_Challenge 1_. Reproduce the part of the passage on French immigration needs that runs from "6The argument of" to "surplus to demand.".

_Text provided_.
——————————

5Of course, these alternating policies of either welcoming or expelling aliens have not been dictated by changes in demographic needs which, for their part, remain very stable. Quite the contrary, it is the economic jolts and upsets that have dictated these population movements.
6The argument of economic priority could indeed be applied with regard to immigration; it could be seen as a regulating mechanism to smooth the ups and downs of economic circumstance and policy. However, even setting aside the human factors, the feasibility of such a policy is open to doubt, and we are entitled to believe that the quest for full employment must be pursued by means other than the expulsion of a labour force judged surplus to demand.
7These considerations suggest that immigration forecasts must not be calculated solely on the basis of current reconstruction needs, but must also take account of demographic needs which, by definition, are much more stable and more certain.
8To take account of employment potential, we can refer to a historical precedent: the period of prosperity.
Comparison with the population of 1931
9The census of 1931 took place just after the economic cycle reached its high point. The population had changed little between this peak (1929-1930) and the census date. As this population enjoyed full employment at that time, it can be considered as once again potentially employable. [1]
10The method used here does not propose the balance achieved in 1929 as an ideal, but simply builds upon a precedent and measures the interval that separates us from it.
11The comparison is as follows (in thousands):

12We see that the adult population has fallen overall by 1,450,000. Considering neither immediate reconstruction needs nor the longer-term needs linked to the growing number of old people (560,000) (which calls for more producers), immigration needs amount to 1,500,000 adults at the very least. Remember that we are not referring here to a purely demographic need, but to a labour potential recognized through experience.
13In fact, taking account of reconstruction and, above all, of armament requirements and of the above-mentioned burden of old age, this figure of 1,500,000 must be seen as well below what is actually needed.
14Let us now look at purely demographic needs.
Age structure
15These demographic needs are not precisely defined since several factors could be taken into consideration. Here, we will view things solely from the viewpoint – a very important one at that – of age distribution.
16For a variety of reasons, among which economic factors occupy a large place, the age structure of the population plays a role that is perhaps more important than its total size.
17The French population indeed has an abnormally high proportion of old people, in fact the highest in the world. We will try to determine by how much the young or adult population would have to increase to restore structural balance.
18To simplify, we will reason in terms of four large age groups. Here is the approximate composition of the French population on 1 January 1946 (thousands):

19We work on the general assumption that the population aged over 60 cannot be affected by migration, and hence that the structural balance can only be restored by acting on the other age groups.

——————————

_Input rows_.

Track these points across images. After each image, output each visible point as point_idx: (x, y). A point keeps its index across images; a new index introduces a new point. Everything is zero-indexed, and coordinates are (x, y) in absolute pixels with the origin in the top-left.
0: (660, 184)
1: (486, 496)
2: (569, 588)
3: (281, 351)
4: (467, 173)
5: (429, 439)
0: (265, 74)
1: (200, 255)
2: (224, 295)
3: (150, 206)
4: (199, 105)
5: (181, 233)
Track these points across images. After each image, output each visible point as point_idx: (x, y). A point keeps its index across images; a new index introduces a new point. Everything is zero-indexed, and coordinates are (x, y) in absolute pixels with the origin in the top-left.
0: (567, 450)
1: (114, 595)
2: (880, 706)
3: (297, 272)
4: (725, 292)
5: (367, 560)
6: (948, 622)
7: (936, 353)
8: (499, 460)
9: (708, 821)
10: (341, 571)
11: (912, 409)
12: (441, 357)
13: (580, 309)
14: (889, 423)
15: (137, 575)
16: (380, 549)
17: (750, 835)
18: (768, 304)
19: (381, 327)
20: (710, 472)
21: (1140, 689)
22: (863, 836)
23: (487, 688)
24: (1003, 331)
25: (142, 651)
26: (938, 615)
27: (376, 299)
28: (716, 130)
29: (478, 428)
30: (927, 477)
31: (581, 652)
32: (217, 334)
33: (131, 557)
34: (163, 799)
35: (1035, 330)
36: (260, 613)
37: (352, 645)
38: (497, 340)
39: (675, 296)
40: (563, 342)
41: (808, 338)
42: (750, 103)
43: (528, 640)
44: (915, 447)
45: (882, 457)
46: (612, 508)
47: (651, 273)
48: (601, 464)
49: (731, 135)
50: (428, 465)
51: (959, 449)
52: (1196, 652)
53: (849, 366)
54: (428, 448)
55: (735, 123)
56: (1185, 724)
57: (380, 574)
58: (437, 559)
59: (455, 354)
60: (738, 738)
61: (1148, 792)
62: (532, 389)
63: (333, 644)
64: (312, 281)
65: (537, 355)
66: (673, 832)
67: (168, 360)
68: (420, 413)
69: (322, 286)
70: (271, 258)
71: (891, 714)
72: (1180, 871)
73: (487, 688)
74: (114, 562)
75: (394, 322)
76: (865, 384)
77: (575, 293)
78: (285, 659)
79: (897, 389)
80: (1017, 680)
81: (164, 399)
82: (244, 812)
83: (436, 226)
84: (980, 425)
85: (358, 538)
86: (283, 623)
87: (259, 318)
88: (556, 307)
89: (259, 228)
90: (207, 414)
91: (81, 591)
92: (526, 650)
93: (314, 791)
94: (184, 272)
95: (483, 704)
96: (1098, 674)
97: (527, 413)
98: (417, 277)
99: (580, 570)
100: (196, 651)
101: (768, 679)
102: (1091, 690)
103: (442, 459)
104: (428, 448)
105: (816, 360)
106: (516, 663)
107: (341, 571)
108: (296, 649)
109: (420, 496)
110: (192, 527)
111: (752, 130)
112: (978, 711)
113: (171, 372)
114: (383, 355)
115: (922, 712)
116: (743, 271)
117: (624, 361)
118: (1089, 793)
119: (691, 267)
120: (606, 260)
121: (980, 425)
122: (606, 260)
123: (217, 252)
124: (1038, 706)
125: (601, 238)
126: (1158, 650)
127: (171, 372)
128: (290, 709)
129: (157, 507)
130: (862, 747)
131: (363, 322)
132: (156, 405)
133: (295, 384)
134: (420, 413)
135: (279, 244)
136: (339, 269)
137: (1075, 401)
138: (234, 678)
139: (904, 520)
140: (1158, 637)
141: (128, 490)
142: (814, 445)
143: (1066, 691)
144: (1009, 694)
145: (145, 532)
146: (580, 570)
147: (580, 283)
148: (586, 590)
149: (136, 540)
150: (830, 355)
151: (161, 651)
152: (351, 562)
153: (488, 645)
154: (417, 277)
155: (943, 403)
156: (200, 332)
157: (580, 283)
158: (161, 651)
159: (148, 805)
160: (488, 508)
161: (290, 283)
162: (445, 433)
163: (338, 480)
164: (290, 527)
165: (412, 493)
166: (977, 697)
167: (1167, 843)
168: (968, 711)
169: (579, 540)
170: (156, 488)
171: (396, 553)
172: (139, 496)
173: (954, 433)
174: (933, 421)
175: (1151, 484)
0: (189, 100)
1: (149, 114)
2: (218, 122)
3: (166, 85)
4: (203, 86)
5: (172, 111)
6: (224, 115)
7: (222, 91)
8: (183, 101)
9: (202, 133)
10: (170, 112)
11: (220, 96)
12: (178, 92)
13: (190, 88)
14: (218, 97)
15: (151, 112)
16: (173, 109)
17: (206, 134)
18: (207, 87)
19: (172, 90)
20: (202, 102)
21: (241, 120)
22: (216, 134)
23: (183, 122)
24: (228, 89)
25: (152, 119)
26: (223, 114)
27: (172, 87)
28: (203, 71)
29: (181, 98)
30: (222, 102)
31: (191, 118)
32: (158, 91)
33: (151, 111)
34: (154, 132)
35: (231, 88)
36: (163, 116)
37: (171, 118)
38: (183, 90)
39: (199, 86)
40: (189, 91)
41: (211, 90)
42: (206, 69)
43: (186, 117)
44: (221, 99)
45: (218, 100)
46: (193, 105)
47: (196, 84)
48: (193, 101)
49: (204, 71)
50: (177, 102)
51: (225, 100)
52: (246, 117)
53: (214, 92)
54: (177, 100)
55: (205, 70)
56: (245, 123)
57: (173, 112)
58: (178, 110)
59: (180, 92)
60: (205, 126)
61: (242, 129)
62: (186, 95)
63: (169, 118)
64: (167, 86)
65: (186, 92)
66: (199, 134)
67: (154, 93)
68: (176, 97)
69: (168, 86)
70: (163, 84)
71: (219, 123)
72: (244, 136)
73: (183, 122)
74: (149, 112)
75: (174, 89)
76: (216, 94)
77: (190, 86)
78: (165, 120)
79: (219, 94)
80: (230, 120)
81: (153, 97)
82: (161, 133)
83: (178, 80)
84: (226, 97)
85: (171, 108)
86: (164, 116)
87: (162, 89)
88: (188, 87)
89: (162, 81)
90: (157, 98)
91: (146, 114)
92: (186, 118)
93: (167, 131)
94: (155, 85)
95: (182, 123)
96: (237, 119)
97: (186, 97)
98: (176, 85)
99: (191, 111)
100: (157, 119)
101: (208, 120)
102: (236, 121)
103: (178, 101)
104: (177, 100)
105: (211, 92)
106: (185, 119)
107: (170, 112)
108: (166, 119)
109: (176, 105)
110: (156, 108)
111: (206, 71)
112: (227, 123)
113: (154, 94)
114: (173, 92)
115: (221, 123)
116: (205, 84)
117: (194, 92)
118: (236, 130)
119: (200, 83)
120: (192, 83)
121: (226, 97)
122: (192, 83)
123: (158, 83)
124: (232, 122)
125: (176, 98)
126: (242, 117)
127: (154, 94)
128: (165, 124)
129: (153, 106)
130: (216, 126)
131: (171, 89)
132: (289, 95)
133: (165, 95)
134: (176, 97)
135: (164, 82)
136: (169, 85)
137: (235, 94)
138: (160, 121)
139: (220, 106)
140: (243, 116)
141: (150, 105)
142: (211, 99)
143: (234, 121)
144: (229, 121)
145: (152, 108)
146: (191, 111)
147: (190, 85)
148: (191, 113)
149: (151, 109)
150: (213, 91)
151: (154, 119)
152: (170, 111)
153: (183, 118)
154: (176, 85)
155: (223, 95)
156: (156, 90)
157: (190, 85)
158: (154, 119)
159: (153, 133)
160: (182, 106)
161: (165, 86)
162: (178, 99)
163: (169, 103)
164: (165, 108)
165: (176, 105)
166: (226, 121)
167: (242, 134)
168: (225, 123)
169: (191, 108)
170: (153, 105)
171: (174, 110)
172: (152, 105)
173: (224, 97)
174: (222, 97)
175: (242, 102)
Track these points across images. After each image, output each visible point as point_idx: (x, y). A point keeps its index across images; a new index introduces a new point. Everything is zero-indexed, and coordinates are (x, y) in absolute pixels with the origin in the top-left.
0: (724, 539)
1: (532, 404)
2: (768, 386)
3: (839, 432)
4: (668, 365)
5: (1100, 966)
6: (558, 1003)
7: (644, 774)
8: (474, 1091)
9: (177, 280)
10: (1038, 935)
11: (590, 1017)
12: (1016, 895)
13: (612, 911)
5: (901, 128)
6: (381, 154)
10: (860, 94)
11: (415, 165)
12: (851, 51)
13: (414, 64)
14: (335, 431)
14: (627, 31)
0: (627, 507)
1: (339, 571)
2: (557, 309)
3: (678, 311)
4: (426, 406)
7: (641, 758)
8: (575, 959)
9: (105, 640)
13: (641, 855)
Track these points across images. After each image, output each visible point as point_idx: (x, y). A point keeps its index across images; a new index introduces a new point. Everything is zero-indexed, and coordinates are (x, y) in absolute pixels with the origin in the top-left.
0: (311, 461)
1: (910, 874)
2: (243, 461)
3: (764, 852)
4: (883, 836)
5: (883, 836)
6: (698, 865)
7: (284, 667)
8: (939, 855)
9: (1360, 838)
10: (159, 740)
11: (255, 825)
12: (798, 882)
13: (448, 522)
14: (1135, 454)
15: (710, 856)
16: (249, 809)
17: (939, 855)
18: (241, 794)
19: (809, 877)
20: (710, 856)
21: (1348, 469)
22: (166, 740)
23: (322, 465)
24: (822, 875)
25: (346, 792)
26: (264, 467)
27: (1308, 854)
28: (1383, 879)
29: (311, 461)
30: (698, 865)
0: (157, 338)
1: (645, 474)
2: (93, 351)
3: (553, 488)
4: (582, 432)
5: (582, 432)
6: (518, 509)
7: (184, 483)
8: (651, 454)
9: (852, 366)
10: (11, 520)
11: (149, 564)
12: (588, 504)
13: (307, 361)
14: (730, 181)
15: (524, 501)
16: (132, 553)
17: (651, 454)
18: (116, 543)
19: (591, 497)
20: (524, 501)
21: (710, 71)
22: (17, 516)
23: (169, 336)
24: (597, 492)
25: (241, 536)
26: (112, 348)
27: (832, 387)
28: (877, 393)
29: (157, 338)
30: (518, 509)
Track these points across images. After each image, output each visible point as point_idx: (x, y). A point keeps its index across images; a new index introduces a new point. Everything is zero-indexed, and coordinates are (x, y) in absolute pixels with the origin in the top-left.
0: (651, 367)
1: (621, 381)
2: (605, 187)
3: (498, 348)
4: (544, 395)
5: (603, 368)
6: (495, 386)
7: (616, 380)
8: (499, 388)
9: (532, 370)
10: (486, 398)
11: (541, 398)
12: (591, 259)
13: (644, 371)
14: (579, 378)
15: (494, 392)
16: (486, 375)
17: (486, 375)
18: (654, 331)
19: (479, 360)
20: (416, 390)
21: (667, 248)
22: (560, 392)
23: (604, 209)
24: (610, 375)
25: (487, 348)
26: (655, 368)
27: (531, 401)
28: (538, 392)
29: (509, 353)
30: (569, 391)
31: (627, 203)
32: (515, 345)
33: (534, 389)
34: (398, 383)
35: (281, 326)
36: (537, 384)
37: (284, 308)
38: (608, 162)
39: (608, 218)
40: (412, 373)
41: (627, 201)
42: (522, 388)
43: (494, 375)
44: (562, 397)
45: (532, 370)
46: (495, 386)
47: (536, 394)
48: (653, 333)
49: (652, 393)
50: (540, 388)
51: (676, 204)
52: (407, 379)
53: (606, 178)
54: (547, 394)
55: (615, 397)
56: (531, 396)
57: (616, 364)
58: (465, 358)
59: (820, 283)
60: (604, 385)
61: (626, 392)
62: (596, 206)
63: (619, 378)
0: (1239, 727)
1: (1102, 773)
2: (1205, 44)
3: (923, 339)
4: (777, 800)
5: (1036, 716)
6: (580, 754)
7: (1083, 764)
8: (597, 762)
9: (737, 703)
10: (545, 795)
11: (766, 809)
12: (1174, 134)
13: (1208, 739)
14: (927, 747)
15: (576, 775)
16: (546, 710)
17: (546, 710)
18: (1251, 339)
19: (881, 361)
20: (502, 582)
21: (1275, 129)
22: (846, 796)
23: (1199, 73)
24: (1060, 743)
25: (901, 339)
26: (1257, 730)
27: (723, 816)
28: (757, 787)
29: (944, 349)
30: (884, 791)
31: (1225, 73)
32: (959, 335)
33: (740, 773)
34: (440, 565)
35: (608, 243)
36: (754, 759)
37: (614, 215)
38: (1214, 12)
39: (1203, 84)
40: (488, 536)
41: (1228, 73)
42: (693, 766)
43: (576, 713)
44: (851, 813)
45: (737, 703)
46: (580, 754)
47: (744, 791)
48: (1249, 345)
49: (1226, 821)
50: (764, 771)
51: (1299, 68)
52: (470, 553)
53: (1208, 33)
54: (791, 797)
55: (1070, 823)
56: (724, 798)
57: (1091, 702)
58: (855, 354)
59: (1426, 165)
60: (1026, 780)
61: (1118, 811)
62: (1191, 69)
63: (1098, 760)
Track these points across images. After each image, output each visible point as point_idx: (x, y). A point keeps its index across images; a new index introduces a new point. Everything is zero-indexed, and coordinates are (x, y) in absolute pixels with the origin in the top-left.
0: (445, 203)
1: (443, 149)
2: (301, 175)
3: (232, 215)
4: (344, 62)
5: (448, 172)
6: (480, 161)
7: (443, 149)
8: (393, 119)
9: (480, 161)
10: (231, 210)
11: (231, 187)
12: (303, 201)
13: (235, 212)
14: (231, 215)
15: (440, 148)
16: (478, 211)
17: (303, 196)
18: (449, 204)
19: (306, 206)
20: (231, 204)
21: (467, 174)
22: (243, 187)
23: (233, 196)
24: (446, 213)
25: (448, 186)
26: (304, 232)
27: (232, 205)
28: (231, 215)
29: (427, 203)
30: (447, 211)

——————————

_Challenge 2_. Format the lines of the records, from the first line to the line with "5: (181, 233)", as a Markdown table with the columns Row and Line, leaving out blank lines.

_Output 1_.
6The argument of economic priority could indeed be applied with regard to immigration; it could be seen as a regulating mechanism to smooth the ups and downs of economic circumstance and policy. However, even setting aside the human factors, the feasibility of such a policy is open to doubt, and we are entitled to believe that the quest for full employment must be pursued by means other than the expulsion of a labour force judged surplus to demand.

_Output 2_.
| Row | Line |
|---|---|
| 1 | Track these points across images. After each image, output each visible point as point_idx: (x, y). A point keeps its index across images; a new index introduces a new point. Everything is zero-indexed, and coordinates are (x, y) in absolute pixels with the origin in the top-left. |
| 2 | 0: (660, 184) |
| 3 | 1: (486, 496) |
| 4 | 2: (569, 588) |
| 5 | 3: (281, 351) |
| 6 | 4: (467, 173) |
| 7 | 5: (429, 439) |
| 8 | 0: (265, 74) |
| 9 | 1: (200, 255) |
| 10 | 2: (224, 295) |
| 11 | 3: (150, 206) |
| 12 | 4: (199, 105) |
| 13 | 5: (181, 233) |